>> begin Text

Clinton observes that the “Access Hollywood” tape where Trump bragged about groping women was “a catastrophe” for his campaign. In fact, it may have been a catastrophe for hers: It became a mesmerizing, bright shiny object, and her television ads, the primary vehicle to get an economic message across, endlessly recounted her opponent’s gross misconduct. Even her slogan, “Stronger Together,” seems more about him than her—or as she puts it, the slogan highlighted that he was “risky” and “divisive.”

Trump would have been vulnerable to an economic assault. As Obama did with Mitt Romney in 2012, Clinton’s ads could have spotlighted his controversial business dealings and mistreatment of ordinary workers; then they could have moved on to arraign his proposed tax cuts for the wealthy and to convey Clinton’s plans on jobs, manufacturing and infrastructure. The strategy might not have been a silver bullet, but it could and probably would have been enough to move those 38,000 votes.

Finally, speaking of silver bullets, the Clinton campaign did not know the trouble it was in at the end because it relied so heavily on data analytics and in the last three weeks did not conduct telephone polls in the battleground states. Data analytics came into its own politically in Obama’s 2008 and 2012 campaigns; it is value added, but it is not the be-all and end-all in gauging the state of a race. If the assumptions are off, if past history is not prologue, data analytics can offer comfort that you are winning a Michigan or Wisconsin when you are not—which is exactly what happened here. Stan Greenberg, Bill Clinton’s pollster in 1992, calls the decision not to poll the battleground states in the closing weeks “malpractice and arrogance.”

>> end Text
>> begin Material provided

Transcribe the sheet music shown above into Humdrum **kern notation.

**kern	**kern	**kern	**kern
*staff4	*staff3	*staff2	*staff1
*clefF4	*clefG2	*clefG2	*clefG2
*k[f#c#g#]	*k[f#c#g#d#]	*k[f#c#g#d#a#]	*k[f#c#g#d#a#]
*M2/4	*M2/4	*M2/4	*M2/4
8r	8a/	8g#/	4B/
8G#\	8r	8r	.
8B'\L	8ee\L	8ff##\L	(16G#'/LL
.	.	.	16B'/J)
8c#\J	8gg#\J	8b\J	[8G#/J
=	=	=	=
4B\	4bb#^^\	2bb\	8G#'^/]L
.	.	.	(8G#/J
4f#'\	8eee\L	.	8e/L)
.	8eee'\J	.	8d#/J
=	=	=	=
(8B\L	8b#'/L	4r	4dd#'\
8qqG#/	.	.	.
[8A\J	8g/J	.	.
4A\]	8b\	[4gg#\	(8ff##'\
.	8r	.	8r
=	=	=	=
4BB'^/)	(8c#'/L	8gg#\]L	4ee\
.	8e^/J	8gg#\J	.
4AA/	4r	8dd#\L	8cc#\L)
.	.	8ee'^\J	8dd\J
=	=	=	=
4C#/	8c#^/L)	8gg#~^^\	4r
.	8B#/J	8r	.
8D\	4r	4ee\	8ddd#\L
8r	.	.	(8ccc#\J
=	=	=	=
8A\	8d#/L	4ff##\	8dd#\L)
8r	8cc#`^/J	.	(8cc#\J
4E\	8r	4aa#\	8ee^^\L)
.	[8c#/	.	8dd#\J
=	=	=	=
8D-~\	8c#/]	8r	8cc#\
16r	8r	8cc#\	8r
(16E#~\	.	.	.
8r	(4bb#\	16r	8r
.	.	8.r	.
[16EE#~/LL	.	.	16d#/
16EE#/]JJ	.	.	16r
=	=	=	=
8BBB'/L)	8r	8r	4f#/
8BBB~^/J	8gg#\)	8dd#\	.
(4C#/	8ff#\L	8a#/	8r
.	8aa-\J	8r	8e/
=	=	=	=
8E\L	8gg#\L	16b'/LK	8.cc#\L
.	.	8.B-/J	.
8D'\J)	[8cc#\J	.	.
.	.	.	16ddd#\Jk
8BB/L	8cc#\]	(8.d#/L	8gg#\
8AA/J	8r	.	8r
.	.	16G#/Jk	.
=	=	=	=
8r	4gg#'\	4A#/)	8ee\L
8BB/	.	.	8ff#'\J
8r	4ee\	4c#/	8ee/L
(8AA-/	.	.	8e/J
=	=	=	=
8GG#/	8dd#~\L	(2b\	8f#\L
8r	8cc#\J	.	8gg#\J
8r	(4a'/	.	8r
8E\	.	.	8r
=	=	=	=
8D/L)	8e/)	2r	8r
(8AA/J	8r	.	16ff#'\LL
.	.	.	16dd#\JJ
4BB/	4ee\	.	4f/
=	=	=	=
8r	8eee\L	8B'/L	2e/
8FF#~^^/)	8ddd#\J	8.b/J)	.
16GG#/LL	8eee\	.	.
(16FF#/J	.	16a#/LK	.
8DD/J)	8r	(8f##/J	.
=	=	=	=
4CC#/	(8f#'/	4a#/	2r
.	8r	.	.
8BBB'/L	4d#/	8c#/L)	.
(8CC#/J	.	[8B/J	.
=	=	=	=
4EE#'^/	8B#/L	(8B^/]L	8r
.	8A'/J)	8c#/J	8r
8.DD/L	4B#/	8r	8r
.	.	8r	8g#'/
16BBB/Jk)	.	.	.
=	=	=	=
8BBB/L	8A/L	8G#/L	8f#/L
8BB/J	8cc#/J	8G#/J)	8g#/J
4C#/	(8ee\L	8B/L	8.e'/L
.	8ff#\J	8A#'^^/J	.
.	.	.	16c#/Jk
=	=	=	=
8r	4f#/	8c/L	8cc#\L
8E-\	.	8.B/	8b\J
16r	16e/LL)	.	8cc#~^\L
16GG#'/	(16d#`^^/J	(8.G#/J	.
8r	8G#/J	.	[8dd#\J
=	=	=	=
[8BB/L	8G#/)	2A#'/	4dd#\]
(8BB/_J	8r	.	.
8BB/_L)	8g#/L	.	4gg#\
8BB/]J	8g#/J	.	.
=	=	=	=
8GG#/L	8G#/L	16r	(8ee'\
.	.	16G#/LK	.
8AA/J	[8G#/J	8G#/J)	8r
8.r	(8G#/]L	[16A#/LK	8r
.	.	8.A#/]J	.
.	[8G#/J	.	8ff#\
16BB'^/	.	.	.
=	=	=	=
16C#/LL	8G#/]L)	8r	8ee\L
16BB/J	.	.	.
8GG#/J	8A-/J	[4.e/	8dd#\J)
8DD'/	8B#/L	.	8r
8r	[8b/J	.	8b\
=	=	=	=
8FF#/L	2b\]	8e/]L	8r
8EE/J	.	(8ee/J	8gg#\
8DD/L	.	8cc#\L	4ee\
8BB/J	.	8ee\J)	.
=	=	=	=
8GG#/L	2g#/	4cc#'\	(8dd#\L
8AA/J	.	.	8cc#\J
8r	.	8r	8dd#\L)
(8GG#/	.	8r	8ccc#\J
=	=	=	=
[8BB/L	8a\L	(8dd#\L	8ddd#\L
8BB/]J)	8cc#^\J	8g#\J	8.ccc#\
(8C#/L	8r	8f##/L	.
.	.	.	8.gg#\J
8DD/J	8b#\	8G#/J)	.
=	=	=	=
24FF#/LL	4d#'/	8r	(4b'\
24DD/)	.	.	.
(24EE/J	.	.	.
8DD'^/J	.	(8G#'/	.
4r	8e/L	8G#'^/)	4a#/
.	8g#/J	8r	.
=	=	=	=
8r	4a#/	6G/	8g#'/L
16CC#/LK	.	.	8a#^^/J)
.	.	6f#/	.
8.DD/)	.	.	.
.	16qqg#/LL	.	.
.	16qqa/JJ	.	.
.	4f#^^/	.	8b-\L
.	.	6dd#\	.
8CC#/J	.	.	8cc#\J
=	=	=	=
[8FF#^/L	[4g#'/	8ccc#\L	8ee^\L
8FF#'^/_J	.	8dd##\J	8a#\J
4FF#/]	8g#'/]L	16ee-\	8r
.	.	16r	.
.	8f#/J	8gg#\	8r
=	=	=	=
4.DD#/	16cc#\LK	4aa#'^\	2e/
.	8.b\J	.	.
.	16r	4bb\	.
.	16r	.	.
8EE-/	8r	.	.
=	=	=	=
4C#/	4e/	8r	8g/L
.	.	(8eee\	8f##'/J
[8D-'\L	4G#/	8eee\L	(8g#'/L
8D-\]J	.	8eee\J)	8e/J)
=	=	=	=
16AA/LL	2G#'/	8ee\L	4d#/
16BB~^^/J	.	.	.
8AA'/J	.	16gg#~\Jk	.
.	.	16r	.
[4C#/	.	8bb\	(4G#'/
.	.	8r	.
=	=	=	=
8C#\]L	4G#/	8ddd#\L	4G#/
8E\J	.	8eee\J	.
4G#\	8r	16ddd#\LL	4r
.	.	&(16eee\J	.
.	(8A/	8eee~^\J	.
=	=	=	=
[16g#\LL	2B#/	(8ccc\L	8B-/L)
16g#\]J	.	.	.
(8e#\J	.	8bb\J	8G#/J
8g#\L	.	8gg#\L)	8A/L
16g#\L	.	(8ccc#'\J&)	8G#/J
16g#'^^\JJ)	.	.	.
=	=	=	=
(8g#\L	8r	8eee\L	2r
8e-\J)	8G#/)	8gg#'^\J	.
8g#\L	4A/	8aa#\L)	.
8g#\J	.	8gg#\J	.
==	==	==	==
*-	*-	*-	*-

>> end Material provided

What you have to do:
Resume the commentary on the Clinton campaign's 2016 strategy, beginning after its final sentence.

Reply to the exercise:
We now know that the fake news, the Russian interference and the Facebook and Twitter bots were even more pervasive and poisonous than Hillary Clinton realized when she finished this book. We are living with a reckless, divisive, unstable, race-baiting and warmongering president, the worst in our history, someone who debases the office and could threaten our democracy or trigger a nuclear holocaust.

What Happened convinces me that Clinton would have been an excellent president, and not just in comparison with Trump. It also lays bare her shortcomings as a politician and reveals, probably as much as she possibly can, her post-election traumas. And between the lines, there is a sense that victory could have cooled her defensive reflexes and brought us a President Clinton who was not only competent but more comfortable in her own skin.

Maybe not—and of course, we will never know. But given the menacing fiasco of President Trump, this well-crafted book is in the end as painful to read as it must have been to write. At a human level, What Happened is poignant, too. Years after he lost 49 states, Walter Mondale asked George McGovern, who had been buried in a comparable landslide, when it stopped hurting. “Never,” McGovern replied. So it is for Hillary Clinton, who stumbled against the unelectable opponent and yet came so close. Whatever her mistakes, she deserved better than she got—and so did the country.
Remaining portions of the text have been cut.